Rename SortMem and VacuumMem to work_mem and maintenance_work_mem.

Make btree index creation and initial validation of foreign-key constraints
use maintenance_work_mem rather than work_mem as their memory limit.
Add some code to guc.c to allow these variables to be referenced by their
old names in SHOW and SET commands, for backwards compatibility.

src/backend/optimizer/path/costsize.c

@@ -49,7 +49,7 @@
  * Portions Copyright (c) 1994, Regents of the University of California
  *
  * IDENTIFICATION
- *	  $PostgreSQL: pgsql/src/backend/optimizer/path/costsize.c,v 1.123 2004/01/19 03:52:28 tgl Exp $
+ *	  $PostgreSQL: pgsql/src/backend/optimizer/path/costsize.c,v 1.124 2004/02/03 17:34:03 tgl Exp $
  *
  *-------------------------------------------------------------------------
  */
@@ -503,18 +503,18 @@ cost_functionscan(Path *path, Query *root, RelOptInfo *baserel)

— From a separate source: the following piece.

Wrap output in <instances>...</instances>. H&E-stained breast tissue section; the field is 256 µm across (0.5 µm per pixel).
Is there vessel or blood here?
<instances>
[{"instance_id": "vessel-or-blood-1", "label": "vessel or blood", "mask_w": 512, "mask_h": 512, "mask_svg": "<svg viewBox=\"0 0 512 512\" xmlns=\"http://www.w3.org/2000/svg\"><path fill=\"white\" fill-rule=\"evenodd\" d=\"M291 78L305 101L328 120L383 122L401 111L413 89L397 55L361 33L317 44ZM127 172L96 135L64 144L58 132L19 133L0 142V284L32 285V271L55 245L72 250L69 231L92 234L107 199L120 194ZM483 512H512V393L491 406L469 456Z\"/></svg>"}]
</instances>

  *	  Determines and returns the cost of sorting a relation, including
  *	  the cost of reading the input data.
  *
- * If the total volume of data to sort is less than SortMem, we will do
+ * If the total volume of data to sort is less than work_mem, we will do
  * an in-memory sort, which requires no I/O and about t*log2(t) tuple
  * comparisons for t tuples.
  *
- * If the total volume exceeds SortMem, we switch to a tape-style merge
+ * If the total volume exceeds work_mem, we switch to a tape-style merge
  * algorithm.  There will still be about t*log2(t) tuple comparisons in
  * total, but we will also need to write and read each tuple once per
  * merge pass.	We expect about ceil(log6(r)) merge passes where r is the
  * number of initial runs formed (log6 because tuplesort.c uses six-tape
- * merging).  Since the average initial run should be about twice SortMem,
+ * merging).  Since the average initial run should be about twice work_mem,
  * we have
- *		disk traffic = 2 * relsize * ceil(log6(p / (2*SortMem)))

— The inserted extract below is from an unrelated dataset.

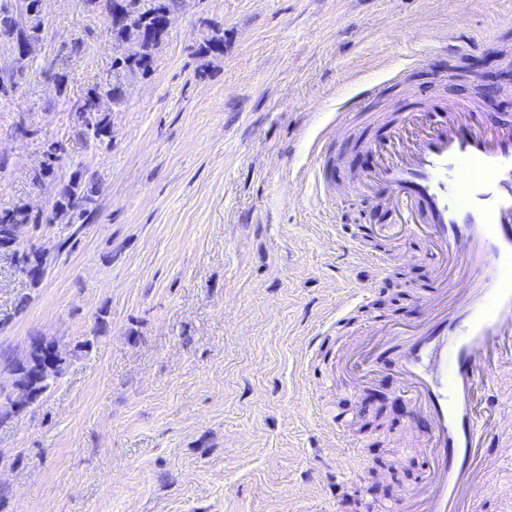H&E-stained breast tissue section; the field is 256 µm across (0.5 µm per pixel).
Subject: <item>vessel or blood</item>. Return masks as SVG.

+ *		disk traffic = 2 * relsize * ceil(log6(p / (2*work_mem)))
  *		cpu = comparison_cost * t * log2(t)
  *
  * The disk traffic is assumed to be half sequential and half random
@@ -542,7 +542,7 @@ cost_sort(Path *path, Query *root,
 	Cost		startup_cost = input_cost;
 	Cost		run_cost = 0;
 	double		nbytes = relation_byte_size(tuples, width);
-	long		sortmembytes = SortMem * 1024L;
+	long		work_mem_bytes = work_mem * 1024L;
 
 	if (!enable_sort)
 		startup_cost += disable_cost;
@@ -564,10 +564,10 @@ cost_sort(Path *path, Query *root,
 	startup_cost += 2.0 * cpu_operator_cost * tuples * LOG2(tuples);
 
 	/* disk costs */
-	if (nbytes > sortmembytes)
+	if (nbytes > work_mem_bytes)
 	{
 		double		npages = ceil(nbytes / BLCKSZ);
-		double		nruns = nbytes / (sortmembytes * 2);
+		double		nruns = nbytes / (work_mem_bytes * 2);
 		double		log_runs = ceil(LOG6(nruns));
 		double		npageaccesses;
 
@@ -594,7 +594,7 @@ cost_sort(Path *path, Query *root,
  *	  Determines and returns the cost of materializing a relation, including
  *	  the cost of reading the input data.
  *
- * If the total volume of data to materialize exceeds SortMem, we will need
+ * If the total volume of data to materialize exceeds work_mem, we will need
  * to write it to disk, so the cost is much higher in that case.
  */
 void
@@ -604,10 +604,10 @@ cost_material(Path *path,
 	Cost		startup_cost = input_cost;
 	Cost		run_cost = 0;
 	double		nbytes = relation_byte_size(tuples, width);
-	long		sortmembytes = SortMem * 1024L;
+	long		work_mem_bytes = work_mem * 1024L;
 
 	/* disk costs */
-	if (nbytes > sortmembytes)
+	if (nbytes > work_mem_bytes)
 	{
 		double		npages = ceil(nbytes / BLCKSZ);